Was zu tun ist
A – Schreibe aus dem Textauszug über die Entziehung der Lenkberechtigung den Abschnitt von „Die Lenkberechtigung war“ bis einschließlich „Einrechnung von Haftzeiten.“ wortgetreu nieder.
B – Entnimm der Auflistung den Abschnitt von der Zeile mit „- **Gestion de“ bis zur Zeile mit „de snapshot continus**“, beide Zeilen eingeschlossen, und gib ihn unverändert wieder.

Ausgangstext
* * * * * * *
Die Lenkberechtigung war daher für die im Spruch angeführte Zeit zu entziehen."
Mit Bescheid vom 7. Juni 2001 behob die Bundespolizeidirektion Wien den Bescheid vom 31. Mai 2001 gemäß § 68 Abs. 2 AVG und entzog dem Beschwerdeführer mit weiterem Bescheid vom selben Tag gemäß § 25 Abs. 3 FSG die Lenkberechtigung für die Zeit von zwei Jahren gerechnet ab 7. Juni 2001, ohne Einrechnung von Haftzeiten.
Gegen diese Bescheide vom 7. Juni 2001 erhob der Beschwerdeführer Berufung.
Mit den Bescheiden vom 14. September 2001 gab der Landeshauptmann von Wien den Berufungen Folge und behob die Bescheide vom 7. Juni 2001gemäß § 66 Abs. 4 AVG.
Der Landeshauptmann begründete den Berufungsbescheid in Angelegenheit der Bescheidbehebung gemäß § 68 Abs. 2 AVG im Wesentlichen damit, dass die Aufhebung des erstinstanzlichen Bescheides nach § 68 Abs. 2 AVG offenkundig dem Zweck gedient habe, eine Verschlechterung der Rechtsstellung des Beschwerdeführers herbeizuführen, was jedoch rechtlich nicht zulässig sei.
Den Berufungsbescheid in Angelegenheit Entziehung der Lenkberechtigung begründete der Landeshauptmann im Wesentlichen damit, der Bescheid vom 31. Mai 2001 sei in Rechtskraft erwachsen. Da eine bereits rechtskräftig entzogene Lenkberechtigung aus demselben Grund nicht nochmals entzogen werden könne, sei der Bescheid in Ermangelung einer Rechtsgrundlage aufzuheben gewesen.
* * * * * * *
Gegebene Auflistung
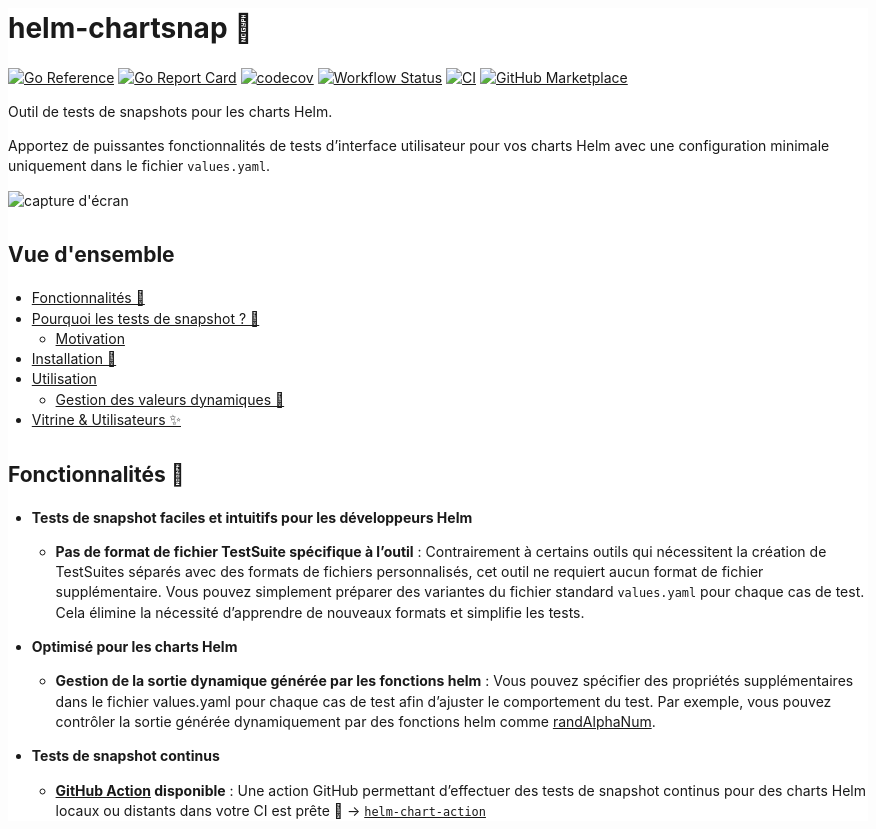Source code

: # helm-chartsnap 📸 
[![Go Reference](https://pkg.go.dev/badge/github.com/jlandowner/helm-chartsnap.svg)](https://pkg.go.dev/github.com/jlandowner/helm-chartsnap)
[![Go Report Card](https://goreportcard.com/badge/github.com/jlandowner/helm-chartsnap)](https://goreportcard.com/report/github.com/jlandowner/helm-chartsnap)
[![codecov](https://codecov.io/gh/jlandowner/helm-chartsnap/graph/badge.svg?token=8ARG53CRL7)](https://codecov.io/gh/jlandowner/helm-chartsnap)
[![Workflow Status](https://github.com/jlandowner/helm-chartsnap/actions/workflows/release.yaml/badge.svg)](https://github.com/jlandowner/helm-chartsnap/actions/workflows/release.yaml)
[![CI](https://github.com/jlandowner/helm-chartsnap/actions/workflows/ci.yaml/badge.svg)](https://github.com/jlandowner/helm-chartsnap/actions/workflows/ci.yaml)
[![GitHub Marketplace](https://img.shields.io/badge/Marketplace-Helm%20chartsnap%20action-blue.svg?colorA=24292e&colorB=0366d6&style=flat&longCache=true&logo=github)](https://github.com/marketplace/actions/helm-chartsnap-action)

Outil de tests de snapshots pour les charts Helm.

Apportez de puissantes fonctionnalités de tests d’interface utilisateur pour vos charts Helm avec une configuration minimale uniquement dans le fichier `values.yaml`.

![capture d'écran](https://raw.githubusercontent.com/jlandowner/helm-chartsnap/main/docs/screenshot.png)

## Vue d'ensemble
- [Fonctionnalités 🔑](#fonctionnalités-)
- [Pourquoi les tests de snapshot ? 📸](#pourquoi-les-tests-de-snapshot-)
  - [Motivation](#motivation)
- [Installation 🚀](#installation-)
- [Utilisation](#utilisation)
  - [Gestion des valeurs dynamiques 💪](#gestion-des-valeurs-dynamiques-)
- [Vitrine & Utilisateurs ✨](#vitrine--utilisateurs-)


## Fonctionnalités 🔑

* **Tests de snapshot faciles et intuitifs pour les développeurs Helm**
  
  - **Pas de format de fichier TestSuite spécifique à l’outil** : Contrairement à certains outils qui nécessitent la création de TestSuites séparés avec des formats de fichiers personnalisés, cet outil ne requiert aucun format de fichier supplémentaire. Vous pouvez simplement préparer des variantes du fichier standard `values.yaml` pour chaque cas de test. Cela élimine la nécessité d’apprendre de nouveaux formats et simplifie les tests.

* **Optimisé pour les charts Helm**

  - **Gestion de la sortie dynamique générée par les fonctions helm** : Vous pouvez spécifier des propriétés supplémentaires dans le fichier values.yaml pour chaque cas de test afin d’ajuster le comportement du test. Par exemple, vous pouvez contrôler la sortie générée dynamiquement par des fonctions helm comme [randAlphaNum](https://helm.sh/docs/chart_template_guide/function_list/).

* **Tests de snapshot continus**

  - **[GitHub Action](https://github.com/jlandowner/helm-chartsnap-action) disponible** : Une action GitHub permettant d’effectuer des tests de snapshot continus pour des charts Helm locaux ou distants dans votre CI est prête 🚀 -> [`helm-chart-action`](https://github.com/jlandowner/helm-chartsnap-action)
* * * * * * *
Antworten je Aufgabe
A –
Die Lenkberechtigung war daher für die im Spruch angeführte Zeit zu entziehen."
Mit Bescheid vom 7. Juni 2001 behob die Bundespolizeidirektion Wien den Bescheid vom 31. Mai 2001 gemäß § 68 Abs. 2 AVG und entzog dem Beschwerdeführer mit weiterem Bescheid vom selben Tag gemäß § 25 Abs. 3 FSG die Lenkberechtigung für die Zeit von zwei Jahren gerechnet ab 7. Juni 2001, ohne Einrechnung von Haftzeiten.

B –
  - **Gestion de la sortie dynamique générée par les fonctions helm** : Vous pouvez spécifier des propriétés supplémentaires dans le fichier values.yaml pour chaque cas de test afin d’ajuster le comportement du test. Par exemple, vous pouvez contrôler la sortie générée dynamiquement par des fonctions helm comme [randAlphaNum](https://helm.sh/docs/chart_template_guide/function_list/).

* **Tests de snapshot continus**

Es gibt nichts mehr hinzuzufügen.